Defending the deal, DLF said,“The average cost of the licensed property in hands of DLF works out to approximately Rs 2,800 per sq ft of FSI (floor space index), which was comparable with similar transactions in that area.”
The other piece of land was in Faridabad, for which the realtor claimed it had paid an advance of Rs 15 crore. However, there were legal issues and got the refund from Vadra.
On the allegation of quid pro quo between DLF and Vadra, where the former was supposedly given 350 acres by the Haryana government for the development of Magnolia project in Gurgaon (where Vadra was allocated seven apartments), the realtor said it had purchased land from numerous individual land owners over the last 25 years and that relevant licences were granted according to laws in the mid-1990s.
It said attempts were being made to confuse the Magnolias project with an independent 350 acre project tendered by the Haryana State Industrial and Infrastructure Development Corporation for a ‘recreation and leisure project’ by a “series of well-advertised international tender processes in 2009”. DLF emerged as the successful bidder after a thorough technical and commercial bidding process carried out in a highly transparent manner, the company said.
It also denied that DLF had been allotted any land by the Haryana, Rajasthan or Delhi governments.

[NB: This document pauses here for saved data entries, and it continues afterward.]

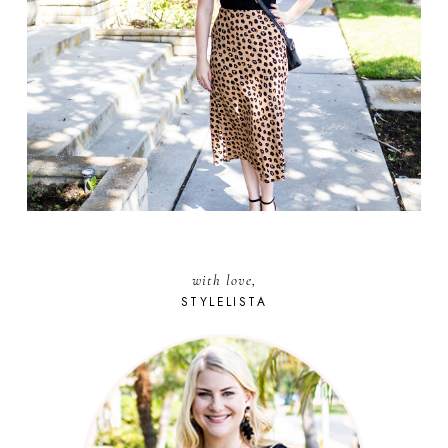
with love,
STYLELISTA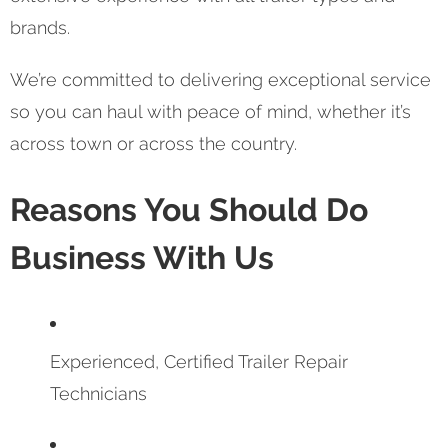
brands.
We’re committed to delivering exceptional service
so you can haul with peace of mind, whether it’s
across town or across the country.
Reasons You Should Do
Business With Us
Experienced, Certified Trailer Repair
Technicians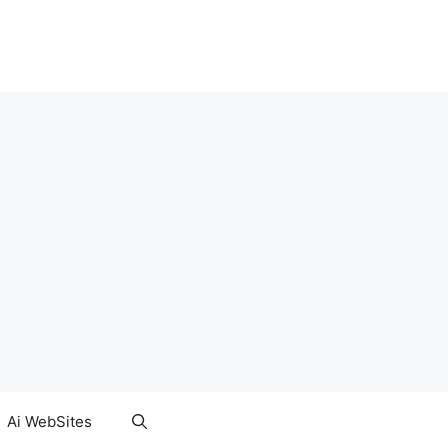
Ai WebSites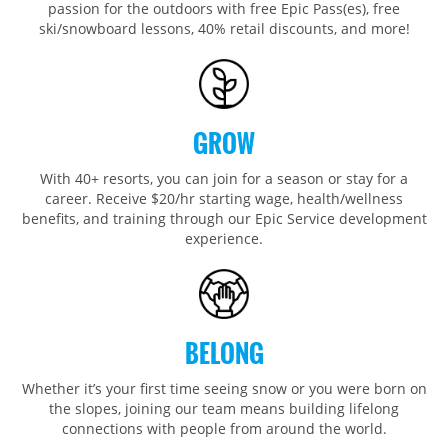
passion for the outdoors with free Epic Pass(es), free
Park City
Kirkwood
Okemo
Liberty
MIDWEST
ski/snowboard lessons, 40% retail discounts, and more!
Keystone
Stevens Pass
Mount Snow
Roundtop
Wilmot
CANADA
Crested Butte
Hunter
Whitetail
Afton Alps
Whistler Blackcomb
AUSTRALIA
Grand Teton Lodge Company
Attitash
Jack Frost Big Boulder
Mt Brighton
Perisher
GROW
Vail Resorts Headquarters
Wildcat
Seven Springs & Hidden Valley
Alpine Valley
Falls Creek
With 40+ resorts, you can join for a season or stay for a
Mount Sunapee
Laurel
Boston Mills & Brandywine
Hotham
career. Receive $20/hr starting wage, health/wellness
Crotched
benefits, and training through our Epic Service development
Mad River Mountain
experience.
Hidden Valley, MO
Snow Creek
Paoli Peaks
BELONG
Whether it’s your first time seeing snow or you were born on
the slopes, joining our team means building lifelong
connections with people from around the world.​​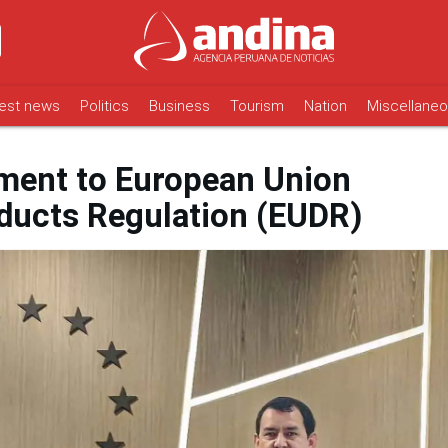
est news
Politics
Business
Tourism
Nation
Miscellane
ment to European Union
ducts Regulation (EUDR)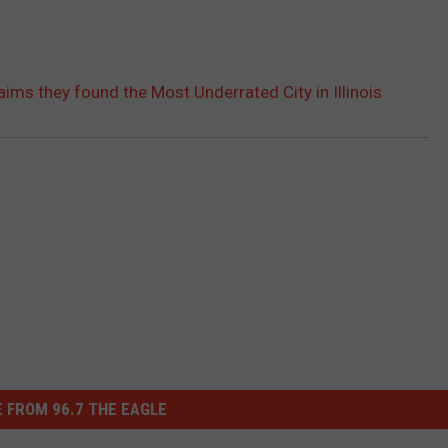
aims they found the Most Underrated City in Illinois
 FROM 96.7 THE EAGLE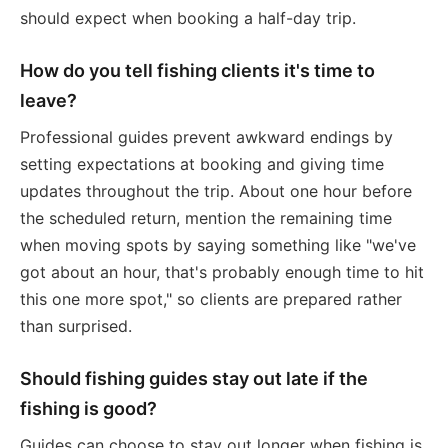
should expect when booking a half-day trip.
How do you tell fishing clients it's time to
leave?
Professional guides prevent awkward endings by
setting expectations at booking and giving time
updates throughout the trip. About one hour before
the scheduled return, mention the remaining time
when moving spots by saying something like "we've
got about an hour, that's probably enough time to hit
this one more spot," so clients are prepared rather
than surprised.
Should fishing guides stay out late if the
fishing is good?
Guides can choose to stay out longer when fishing is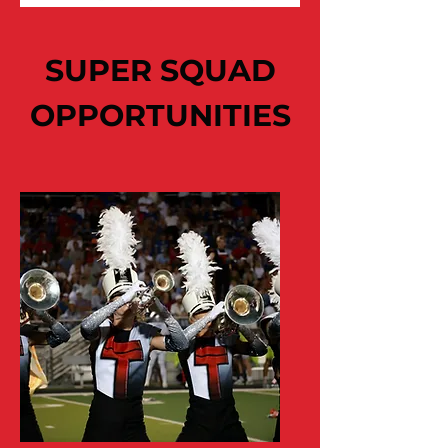
SUPER SQUAD
OPPORTUNITIES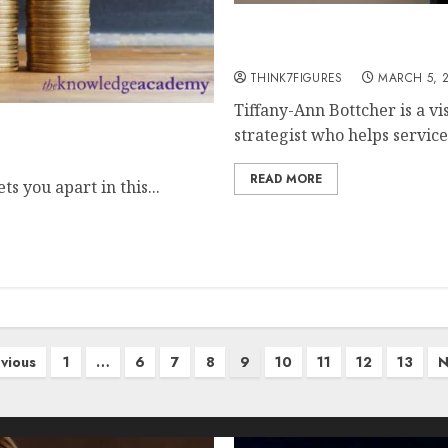
An Interview with Tiffan
Path to Scaling Success
THINK7FIGURES
MARCH 5, 
Tiffany-Ann Bottcher is a v
T Auditor Pay
strategist who helps servic
READ MORE
s you apart in this...
vious
1
…
6
7
8
9
10
11
12
13
N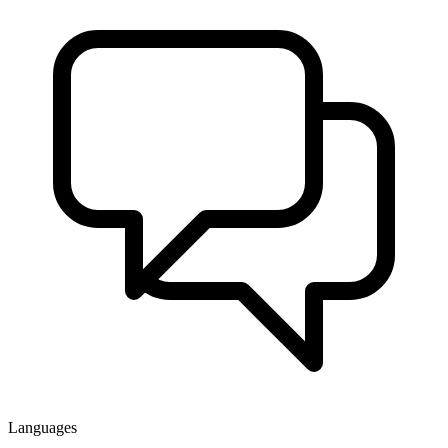
Languages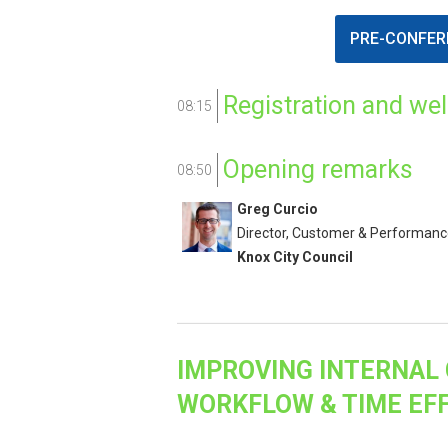
PRE-CONFER
Registration and we
08:15
Opening remarks
08:50
Greg Curcio
Director, Customer & Performan
Knox City Council
IMPROVING INTERNAL 
WORKFLOW & TIME EFF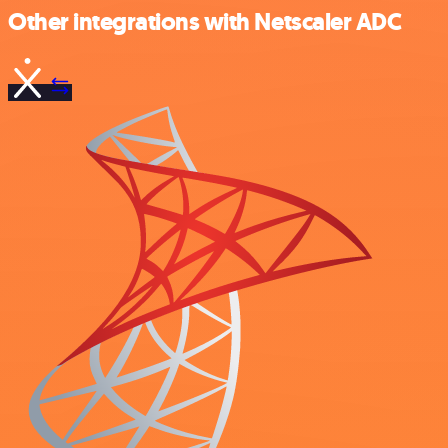
Other integrations with Netscaler ADC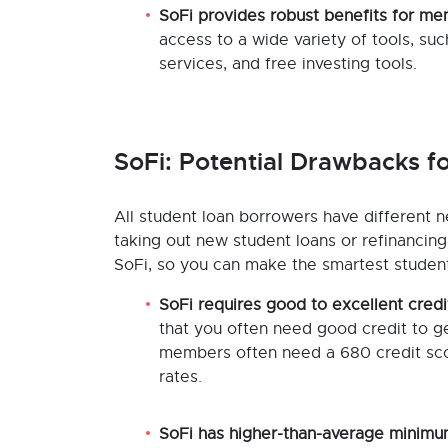
SoFi provides robust benefits for m
access to a wide variety of tools, su
services, and free investing tools.
SoFi: Potential Drawbacks f
All student loan borrowers have different n
taking out new student loans or refinancin
SoFi, so you can make the smartest student l
SoFi requires good to excellent credi
that you often need good credit to ge
members often need a 680 credit scor
rates.
SoFi has higher-than-average minimu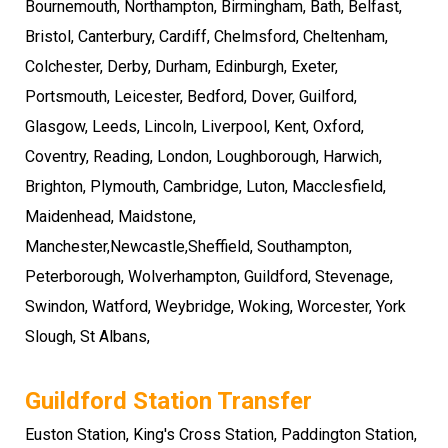
Bournemouth
,
Northampton
,
Birmingham
, Bath, Belfast,
Bristol, Canterbury, Cardiff, Chelmsford, Cheltenham,
Colchester, Derby, Durham, Edinburgh, Exeter,
Portsmouth
,
Leicester
,
Bedford
,
Dover
, Guilford,
Glasgow, Leeds, Lincoln, Liverpool,
Kent
,
Oxford
,
Coventry
,
Reading
, London, Loughborough,
Harwich
,
Brighton
,
Plymouth
,
Cambridge
, Luton, Macclesfield,
Maidenhead, Maidstone,
Manchester,Newcastle,Sheffield,
Southampton
,
Peterborough
,
Wolverhampton
,
Guildford
, Stevenage,
Swindon, Watford, Weybridge, Woking, Worcester, York
Slough
,
St Albans
,
Guildford Station Transfer
Euston Station, King's Cross Station, Paddington Station,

IAC had questioned the 50 per cent stake held by Vadra in Hilton Garden Inn Hotel. DLF clarified that through independent valuations, an enterprise value of Rs 150 crore was arrived at, which combined Rs 80 crore debt and Rs 70 crore worth of equity.
“Accordingly, for a 50 per cent equity stake in the hotel, a sum of Rs 35 crore was contributed by the Sky Light Group,” it said.
It added the hotel continues to suffer financially due to economic slowdown. Therefore, “equity owners have jointly mandated an international property consultant to find an appropriate buyer at the best available market value, which is indicated between Rs 200 and Rs 300 crore”.
On the allegation that a 10,000 sq feet apartment in DLF Aralias (Gurgaon), shown to be purchased for Rs 89 lakh when its market price at the time of purchase in 2010 was Rs 20 crore, the company claimed, Vadra’s purchase at Rs 12,000 per sq ft is among the highest prices at which the company had sold the apartments there.